Your diet is likely the most significant factor involved in regulating the composition of the microflora. It provides a source of bacteria, as well as nutrients and substrates required for their growth. Prebiotics are composed largely of fiber, indigestible carbohydrates that promote the growth of beneficial bacteria. Observational data on the risks and protective factors of Parkinson’s disease provide evidence for the beneficial role of coffee and blueberries, as well as the harmful effects of dairy.^[5] These foods influence motor function by providing a rich supply of antioxidants, nutrients, and anti-inflammatory effects that provide protection to the neurons and offset the increase in oxidative stress seen with Parkinson’s disease. That being said, it’s possible that these foods are also protective because of their influence on the digestive tract. The fruits and vegetables that are frequently cited as beneficial for neurodegenerative conditions are also high in fiber and can serve as an important source of prebiotic.
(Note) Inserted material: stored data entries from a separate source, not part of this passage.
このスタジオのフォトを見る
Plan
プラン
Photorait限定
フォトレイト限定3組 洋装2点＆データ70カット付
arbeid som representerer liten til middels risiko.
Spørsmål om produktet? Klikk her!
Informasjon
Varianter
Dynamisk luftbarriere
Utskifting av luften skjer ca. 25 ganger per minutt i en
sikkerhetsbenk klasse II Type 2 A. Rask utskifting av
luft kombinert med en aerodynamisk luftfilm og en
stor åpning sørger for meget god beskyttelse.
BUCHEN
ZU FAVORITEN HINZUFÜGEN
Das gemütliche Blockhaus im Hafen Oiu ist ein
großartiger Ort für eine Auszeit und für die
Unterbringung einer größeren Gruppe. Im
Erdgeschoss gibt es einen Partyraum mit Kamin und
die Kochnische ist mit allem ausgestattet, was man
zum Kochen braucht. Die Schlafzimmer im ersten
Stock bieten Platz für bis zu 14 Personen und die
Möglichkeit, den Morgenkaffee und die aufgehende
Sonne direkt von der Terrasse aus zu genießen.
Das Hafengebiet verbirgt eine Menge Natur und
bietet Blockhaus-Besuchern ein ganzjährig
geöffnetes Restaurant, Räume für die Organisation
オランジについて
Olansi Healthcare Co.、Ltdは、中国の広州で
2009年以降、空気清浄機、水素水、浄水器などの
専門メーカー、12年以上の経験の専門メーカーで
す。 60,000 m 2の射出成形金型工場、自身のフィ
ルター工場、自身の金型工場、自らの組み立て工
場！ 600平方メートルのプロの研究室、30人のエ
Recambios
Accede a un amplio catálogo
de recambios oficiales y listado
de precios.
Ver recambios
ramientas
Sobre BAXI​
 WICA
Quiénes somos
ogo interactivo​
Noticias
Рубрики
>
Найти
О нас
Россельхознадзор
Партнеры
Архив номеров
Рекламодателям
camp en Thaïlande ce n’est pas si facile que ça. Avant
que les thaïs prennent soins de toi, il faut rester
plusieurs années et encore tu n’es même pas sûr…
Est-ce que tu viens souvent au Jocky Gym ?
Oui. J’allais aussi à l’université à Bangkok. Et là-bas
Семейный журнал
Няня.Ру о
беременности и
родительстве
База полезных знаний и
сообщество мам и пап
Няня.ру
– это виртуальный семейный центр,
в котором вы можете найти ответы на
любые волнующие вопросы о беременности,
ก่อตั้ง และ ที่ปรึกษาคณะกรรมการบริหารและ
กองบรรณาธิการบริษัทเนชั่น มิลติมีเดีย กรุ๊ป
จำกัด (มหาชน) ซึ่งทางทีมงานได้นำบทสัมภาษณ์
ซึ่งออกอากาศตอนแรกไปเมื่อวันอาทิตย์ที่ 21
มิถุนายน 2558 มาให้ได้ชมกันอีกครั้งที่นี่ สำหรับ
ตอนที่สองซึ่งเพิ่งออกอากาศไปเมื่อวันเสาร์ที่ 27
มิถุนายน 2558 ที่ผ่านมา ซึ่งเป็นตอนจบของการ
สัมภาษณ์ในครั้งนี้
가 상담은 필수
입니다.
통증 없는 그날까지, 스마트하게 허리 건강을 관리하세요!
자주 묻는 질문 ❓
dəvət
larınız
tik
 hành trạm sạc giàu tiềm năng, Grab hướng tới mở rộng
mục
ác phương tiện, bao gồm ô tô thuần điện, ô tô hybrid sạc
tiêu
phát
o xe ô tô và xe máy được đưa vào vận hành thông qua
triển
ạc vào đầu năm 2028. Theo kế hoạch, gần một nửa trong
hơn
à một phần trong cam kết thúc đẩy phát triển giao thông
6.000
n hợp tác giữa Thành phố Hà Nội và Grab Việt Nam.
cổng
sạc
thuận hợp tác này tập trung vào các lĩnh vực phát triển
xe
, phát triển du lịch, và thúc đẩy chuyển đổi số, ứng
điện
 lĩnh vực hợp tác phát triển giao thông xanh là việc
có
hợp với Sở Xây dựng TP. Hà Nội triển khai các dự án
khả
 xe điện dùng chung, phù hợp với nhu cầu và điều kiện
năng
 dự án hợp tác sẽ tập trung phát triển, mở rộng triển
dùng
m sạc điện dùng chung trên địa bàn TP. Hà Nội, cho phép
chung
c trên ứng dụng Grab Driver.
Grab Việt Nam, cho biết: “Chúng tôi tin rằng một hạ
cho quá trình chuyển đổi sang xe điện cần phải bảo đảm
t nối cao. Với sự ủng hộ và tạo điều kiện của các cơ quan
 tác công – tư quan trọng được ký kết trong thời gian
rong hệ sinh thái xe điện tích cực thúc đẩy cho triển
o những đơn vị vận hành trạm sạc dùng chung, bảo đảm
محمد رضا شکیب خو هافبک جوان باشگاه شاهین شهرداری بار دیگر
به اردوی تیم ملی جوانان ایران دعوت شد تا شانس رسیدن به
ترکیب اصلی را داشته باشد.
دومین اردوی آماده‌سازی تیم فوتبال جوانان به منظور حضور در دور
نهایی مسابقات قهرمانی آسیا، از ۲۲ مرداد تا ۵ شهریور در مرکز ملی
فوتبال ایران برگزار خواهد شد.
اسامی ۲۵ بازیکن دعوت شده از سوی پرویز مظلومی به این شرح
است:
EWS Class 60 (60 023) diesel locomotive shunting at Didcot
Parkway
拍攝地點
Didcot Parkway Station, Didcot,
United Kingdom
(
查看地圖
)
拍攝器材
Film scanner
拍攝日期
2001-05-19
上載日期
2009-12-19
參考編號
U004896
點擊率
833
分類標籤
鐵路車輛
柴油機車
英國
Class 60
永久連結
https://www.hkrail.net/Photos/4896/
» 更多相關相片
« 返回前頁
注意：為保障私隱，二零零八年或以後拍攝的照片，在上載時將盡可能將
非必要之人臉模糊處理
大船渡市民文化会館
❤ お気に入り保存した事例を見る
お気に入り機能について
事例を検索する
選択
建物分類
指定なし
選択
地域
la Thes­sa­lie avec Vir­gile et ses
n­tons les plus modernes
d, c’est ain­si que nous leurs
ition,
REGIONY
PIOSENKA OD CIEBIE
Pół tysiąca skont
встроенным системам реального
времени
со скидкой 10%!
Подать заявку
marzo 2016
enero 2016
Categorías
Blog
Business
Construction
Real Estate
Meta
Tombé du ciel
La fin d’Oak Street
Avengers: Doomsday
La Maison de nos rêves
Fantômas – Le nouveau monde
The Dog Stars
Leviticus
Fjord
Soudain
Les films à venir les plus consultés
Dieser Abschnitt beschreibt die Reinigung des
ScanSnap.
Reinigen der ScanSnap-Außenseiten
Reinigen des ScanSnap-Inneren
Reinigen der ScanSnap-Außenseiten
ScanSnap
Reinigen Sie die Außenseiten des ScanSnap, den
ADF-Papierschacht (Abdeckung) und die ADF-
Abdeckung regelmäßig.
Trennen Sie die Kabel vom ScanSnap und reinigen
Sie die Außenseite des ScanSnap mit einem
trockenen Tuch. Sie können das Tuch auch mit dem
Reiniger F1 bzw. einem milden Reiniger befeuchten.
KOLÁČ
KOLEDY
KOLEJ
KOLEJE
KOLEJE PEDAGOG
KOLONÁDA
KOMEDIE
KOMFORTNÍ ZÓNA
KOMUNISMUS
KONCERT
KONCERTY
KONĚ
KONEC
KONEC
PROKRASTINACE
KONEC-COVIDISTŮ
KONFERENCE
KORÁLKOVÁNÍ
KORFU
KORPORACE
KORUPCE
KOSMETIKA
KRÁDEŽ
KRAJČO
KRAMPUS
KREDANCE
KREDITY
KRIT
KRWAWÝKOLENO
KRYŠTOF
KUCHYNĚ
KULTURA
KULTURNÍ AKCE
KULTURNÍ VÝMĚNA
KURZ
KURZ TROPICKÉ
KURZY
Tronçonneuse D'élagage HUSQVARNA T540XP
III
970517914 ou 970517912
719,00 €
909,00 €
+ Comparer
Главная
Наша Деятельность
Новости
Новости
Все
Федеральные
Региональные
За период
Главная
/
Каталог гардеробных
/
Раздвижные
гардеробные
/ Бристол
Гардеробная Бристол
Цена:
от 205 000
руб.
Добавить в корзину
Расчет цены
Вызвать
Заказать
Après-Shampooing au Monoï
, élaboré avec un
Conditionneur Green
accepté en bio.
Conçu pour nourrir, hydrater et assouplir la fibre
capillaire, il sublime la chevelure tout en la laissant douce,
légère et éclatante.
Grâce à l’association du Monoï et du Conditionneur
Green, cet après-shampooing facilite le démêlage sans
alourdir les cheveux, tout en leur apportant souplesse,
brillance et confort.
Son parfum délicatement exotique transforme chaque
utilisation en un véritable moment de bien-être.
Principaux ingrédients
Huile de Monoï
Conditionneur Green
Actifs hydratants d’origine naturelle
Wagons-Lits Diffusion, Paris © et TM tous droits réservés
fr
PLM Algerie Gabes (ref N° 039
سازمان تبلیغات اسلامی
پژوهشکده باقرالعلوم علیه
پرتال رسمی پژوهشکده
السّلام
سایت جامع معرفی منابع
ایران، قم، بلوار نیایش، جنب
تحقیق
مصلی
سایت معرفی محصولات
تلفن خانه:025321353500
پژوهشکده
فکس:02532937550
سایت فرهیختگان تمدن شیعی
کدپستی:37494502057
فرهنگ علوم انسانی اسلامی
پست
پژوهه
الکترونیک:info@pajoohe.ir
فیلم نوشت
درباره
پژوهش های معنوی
The list of factors that can influence the microflora is diverse and growing as research of these organisms continues to evolve. Some of these additional factors include geographic region, sex, hormones, age, comorbid conditions; these influence the function of the immune system, which in turn influences the bacteria that can colonize the digestive tract. Mood, anxiety, and other neurological changes can also influence gastrointestinal function, and thus, the microflora.

Conclusion

While our understanding of the exact nature of this complicated relationship between microflora and Parkinson’s disease continues to evolve, current evidence suggests that microflora may be at the root of the problem. The ability to trigger motor dysfunction in mice by transplanting fecal matter from patients with Parkinson’s strengthens the hypothesis that the etiology of Parkinson’s disease lies in the digestive tract. Thus, it is reasonable to hypothesize that the cure to Parkinson’s disease may also reside in the digestive tract and that this may be the place to focus on with respect to therapeutic approaches.